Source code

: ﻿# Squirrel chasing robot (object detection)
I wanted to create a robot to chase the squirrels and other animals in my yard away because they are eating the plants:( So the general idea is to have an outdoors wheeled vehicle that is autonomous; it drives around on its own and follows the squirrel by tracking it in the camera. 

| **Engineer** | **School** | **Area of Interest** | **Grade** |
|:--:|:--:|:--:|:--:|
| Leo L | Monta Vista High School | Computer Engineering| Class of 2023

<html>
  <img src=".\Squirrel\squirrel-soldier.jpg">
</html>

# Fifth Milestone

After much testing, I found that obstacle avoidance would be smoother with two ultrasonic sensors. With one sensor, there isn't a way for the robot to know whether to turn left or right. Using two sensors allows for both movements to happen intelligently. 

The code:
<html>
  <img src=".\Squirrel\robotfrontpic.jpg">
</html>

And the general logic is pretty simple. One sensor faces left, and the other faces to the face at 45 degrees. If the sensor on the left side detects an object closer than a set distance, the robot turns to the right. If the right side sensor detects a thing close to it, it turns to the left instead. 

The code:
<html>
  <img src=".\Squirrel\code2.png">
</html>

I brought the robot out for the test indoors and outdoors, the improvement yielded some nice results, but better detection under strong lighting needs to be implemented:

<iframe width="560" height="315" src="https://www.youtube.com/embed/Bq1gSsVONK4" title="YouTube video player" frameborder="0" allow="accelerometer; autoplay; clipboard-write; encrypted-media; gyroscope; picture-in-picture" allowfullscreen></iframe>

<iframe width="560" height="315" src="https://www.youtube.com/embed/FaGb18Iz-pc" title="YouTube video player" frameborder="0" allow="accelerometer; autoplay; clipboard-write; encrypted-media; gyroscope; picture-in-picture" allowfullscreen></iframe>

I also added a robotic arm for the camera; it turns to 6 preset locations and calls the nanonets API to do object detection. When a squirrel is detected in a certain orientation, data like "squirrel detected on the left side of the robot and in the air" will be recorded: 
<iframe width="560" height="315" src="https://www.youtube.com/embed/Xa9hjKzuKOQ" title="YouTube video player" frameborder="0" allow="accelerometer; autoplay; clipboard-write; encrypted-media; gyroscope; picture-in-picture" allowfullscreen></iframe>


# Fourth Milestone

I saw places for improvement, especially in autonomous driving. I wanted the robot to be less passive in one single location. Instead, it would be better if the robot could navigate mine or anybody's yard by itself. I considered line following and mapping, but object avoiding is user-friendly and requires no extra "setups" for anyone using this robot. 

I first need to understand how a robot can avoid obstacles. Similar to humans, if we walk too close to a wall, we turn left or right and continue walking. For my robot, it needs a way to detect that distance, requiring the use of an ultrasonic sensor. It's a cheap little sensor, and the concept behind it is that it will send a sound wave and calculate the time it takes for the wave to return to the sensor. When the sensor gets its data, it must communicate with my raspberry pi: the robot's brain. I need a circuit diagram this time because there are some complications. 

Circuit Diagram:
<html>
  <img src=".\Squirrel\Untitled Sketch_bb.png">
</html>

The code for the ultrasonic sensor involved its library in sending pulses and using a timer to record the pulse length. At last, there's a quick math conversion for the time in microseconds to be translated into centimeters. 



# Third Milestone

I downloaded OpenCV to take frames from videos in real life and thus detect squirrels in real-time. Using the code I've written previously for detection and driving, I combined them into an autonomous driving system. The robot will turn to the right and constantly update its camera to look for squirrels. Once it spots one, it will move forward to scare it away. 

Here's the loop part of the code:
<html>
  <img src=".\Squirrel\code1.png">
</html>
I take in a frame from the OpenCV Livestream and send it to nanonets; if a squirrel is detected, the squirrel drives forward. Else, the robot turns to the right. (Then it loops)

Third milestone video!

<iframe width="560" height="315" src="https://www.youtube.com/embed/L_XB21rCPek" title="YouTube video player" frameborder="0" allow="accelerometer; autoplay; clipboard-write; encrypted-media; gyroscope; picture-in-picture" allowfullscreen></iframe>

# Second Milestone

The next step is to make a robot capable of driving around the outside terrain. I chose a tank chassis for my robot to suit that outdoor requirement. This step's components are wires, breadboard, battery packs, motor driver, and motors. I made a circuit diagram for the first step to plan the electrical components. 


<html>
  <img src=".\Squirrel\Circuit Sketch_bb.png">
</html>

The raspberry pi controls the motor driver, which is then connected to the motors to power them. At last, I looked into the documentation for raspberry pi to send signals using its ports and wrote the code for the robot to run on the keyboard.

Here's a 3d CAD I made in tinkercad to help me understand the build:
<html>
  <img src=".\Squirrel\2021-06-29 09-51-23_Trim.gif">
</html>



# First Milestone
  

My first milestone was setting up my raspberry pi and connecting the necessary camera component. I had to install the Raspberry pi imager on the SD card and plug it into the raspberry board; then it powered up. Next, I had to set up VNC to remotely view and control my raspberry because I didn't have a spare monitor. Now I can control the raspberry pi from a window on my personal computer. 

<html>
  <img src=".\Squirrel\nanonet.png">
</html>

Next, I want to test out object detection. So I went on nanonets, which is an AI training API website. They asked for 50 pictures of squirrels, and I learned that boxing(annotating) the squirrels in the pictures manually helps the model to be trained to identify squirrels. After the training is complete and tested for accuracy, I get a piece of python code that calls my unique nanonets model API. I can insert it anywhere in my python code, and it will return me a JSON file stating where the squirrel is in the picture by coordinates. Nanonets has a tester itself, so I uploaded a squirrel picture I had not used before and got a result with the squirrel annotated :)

::::

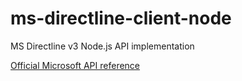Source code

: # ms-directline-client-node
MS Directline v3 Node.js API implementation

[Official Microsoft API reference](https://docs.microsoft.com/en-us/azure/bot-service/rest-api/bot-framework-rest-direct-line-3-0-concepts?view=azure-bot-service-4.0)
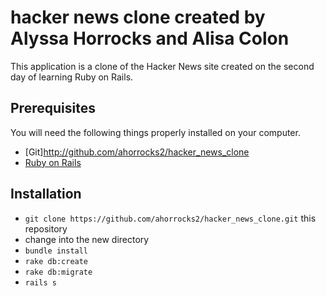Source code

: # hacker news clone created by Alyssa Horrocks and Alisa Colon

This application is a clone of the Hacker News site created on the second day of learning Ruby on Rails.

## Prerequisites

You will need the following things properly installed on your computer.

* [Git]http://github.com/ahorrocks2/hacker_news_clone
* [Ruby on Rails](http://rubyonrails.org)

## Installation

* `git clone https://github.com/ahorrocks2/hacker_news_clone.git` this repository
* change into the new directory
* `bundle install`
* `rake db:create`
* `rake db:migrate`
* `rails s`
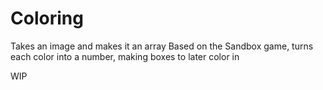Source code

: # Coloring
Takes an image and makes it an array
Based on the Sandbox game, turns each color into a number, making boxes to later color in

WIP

::::

TASK TO CARRY OUT: The answer must consist of every line from the entries above that contains the string "github".

SOLUTION:
* [Git]http://github.com/ahorrocks2/hacker_news_clone
* `git clone https://github.com/ahorrocks2/hacker_news_clone.git` this repository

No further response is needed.